__Source extract__
'I’m concerned this could be some kind of scam,' she says

AMBRIDGE, Pa. (KDKA) – In the last three weeks a Beaver County woman has received 15 letters from the state treasury department with unemployment benefits. The problem: she didn’t apply for unemployment and each one of the letters came with a different person’s name on it.

The lady who received all these letters wanted to remain anonymous. She moved into the home in the middle of July. In the next couple days, these letters started appearing. The letters says they’re from the Pa. Treasury, but there’s a return address of Indianapolis.

(Photo Credit: KDKA’s Chris Hoffman/Twitter)

“I’m concerned this could be some kind of scam. People will open these. Feels like there’s some sort of credit or debit card in here,” she told KDKA’s Chris Hoffman.

The Better Business Bureau says it actually doesn’t appear to be a scam because Pennsylvania unemployment cards are supposed to arrive in a plain envelope postmarked from Indianapolis.

The woman who received the mail hadn’t opened any of it until today when KDKA’s camera was there. Inside she found a letter that appears to be from the state treasury department and a U.S. Bank ReliaCard.

“I am concerned that if it’s not a real card that people are stealing information,” she said.

According to the Pennsylvania Treasury Department, these cards are how people are to receive pandemic unemployment assistance, but this lady didn’t apply for unemployment.

“I work as a nurse and I have not had any benefits through any treasury department whatsoever,” she said

Each of the 15 letters has a different name of someone who does not live at her address.

“I checked with my realty company. They know none of the names. They’ve never lived here,” she said while showing the letter to KDKA.

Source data
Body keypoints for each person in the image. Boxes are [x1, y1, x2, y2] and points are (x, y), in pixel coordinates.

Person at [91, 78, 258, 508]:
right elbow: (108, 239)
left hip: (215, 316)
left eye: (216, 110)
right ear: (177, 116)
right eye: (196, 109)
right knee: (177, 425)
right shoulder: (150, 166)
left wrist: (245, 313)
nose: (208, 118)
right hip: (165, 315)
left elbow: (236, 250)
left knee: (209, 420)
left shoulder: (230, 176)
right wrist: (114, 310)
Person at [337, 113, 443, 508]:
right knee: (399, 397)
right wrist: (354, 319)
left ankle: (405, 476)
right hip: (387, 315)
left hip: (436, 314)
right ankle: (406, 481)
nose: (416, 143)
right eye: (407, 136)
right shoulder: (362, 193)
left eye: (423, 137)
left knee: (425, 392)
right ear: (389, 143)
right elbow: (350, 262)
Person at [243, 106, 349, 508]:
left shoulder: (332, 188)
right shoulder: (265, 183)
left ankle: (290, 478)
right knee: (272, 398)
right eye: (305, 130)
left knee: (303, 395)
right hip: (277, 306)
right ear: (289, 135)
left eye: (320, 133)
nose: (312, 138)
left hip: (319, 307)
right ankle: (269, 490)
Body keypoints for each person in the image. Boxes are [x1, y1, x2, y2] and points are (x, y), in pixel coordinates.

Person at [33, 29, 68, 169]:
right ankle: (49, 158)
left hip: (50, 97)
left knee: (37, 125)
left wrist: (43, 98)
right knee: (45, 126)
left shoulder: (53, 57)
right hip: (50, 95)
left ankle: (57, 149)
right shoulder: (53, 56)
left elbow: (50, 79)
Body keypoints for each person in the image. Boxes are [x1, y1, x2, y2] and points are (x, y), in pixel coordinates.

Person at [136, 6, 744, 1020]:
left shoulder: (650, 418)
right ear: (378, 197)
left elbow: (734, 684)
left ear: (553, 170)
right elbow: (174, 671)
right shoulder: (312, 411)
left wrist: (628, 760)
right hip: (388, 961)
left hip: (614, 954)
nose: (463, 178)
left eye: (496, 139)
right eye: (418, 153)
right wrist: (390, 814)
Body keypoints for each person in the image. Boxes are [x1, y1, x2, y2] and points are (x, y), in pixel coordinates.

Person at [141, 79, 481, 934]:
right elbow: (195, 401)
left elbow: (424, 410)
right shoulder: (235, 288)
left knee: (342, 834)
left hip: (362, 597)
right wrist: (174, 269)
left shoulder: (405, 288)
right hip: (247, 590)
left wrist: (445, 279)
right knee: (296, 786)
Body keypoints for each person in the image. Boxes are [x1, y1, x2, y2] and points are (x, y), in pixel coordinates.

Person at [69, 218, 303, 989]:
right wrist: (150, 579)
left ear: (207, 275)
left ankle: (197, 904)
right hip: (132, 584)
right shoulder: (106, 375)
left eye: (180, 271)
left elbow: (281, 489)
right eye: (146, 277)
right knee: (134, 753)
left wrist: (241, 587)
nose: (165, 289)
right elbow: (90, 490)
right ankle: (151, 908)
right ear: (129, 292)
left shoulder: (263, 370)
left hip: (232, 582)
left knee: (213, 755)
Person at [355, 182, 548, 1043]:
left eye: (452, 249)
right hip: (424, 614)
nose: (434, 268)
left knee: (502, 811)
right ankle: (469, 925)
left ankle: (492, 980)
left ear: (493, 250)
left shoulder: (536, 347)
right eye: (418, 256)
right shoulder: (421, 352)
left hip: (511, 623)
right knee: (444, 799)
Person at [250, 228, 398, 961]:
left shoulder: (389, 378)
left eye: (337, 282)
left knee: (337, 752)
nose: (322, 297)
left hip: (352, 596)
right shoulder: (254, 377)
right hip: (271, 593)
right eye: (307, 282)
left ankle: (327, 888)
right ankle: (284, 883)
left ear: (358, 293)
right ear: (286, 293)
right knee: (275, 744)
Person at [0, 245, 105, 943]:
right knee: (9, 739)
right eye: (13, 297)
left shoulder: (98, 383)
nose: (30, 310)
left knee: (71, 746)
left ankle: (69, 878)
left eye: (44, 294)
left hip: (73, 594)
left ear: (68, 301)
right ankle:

__Problems to work on__
1. Answer these questions using the news report about the unemployment letters:
(a) How many letters did the woman receive, and over what span of time?
(b) What return address appears on the letters?
(c) What work does the woman say she does?
2. Does each statement agree with the news report about the unemployment letters? Answer yes or no, and quote the words from the report that decide it.
(a) The woman moved into the home in the middle of July.
(b) The Better Business Bureau says the letters appear to be a scam.
(c) Her realty company recognized some of the names on the letters.
3. Write the next part of the news report about the unemployment letters, starting after its final sentence.

__Answers per task__
1.
(a) 15 letters, over the last three weeks.
(b) Indianapolis.
(c) She works as a nurse.

2.
(a) Yes: "She moved into the home in the middle of July."
(b) No: "it actually doesn’t appear to be a scam"
(c) No: "They know none of the names."

3.
If you get something like this and aren’t expecting it, the BBB recommends telling your HR department, alerting the state unemployment office and placing a fraud alert or credit freeze on your credit reports in case anyone is using your personal information.

“It’s just concerning that any of us are vulnerable to that situation,” she said.

Here’s what the BBB recommends:

“Advise the consumer to alert her HR department regarding the situation, notify PAUC of the potential fraud and to visit identitytheft.gov to place a fraud alert/credit freeze on her credit reports just in case someone is using her personal information, including Social Security numbers and dates of birth, to file the fraudulent claims.”

The treasury department said it’s possible someone has been using her address but not her name to make fraudulent claims.

This is what it told KDKA in an email:

“Treasury strongly encourages anyone who suspects that their personal information has been stolen to check their credit report for any fraudulent activity for free, using AnnualCreditReport.com.

“To aid in our investigation and prevent fraudulent expenditure of funds, Treasury asks anyone who erroneously receives a U.S. Bank ReliaCard should follow one of the procedures below:

“1. Email a picture of back of the US Bank ReliaCard, or the number on the back of the card. Please include the individual’s name, along with their phone number and email address, to the PA Treasury Office of Investigations at officeofinvestigations@patreasury.gov. The card can then be destroyed.


“1. Return the U.S. Bank ReliaCard by mail to the address below:
Pennsylvania Treasury Department
Department of Treasury Comptroller’s Office
Attn: Mark Accorsi
Room 113, Finance Building
Harrisburg, PA 17120

“Detailed instructions for individuals who erroneously received unemployment compensation benefits via check or direct deposit are available on our website.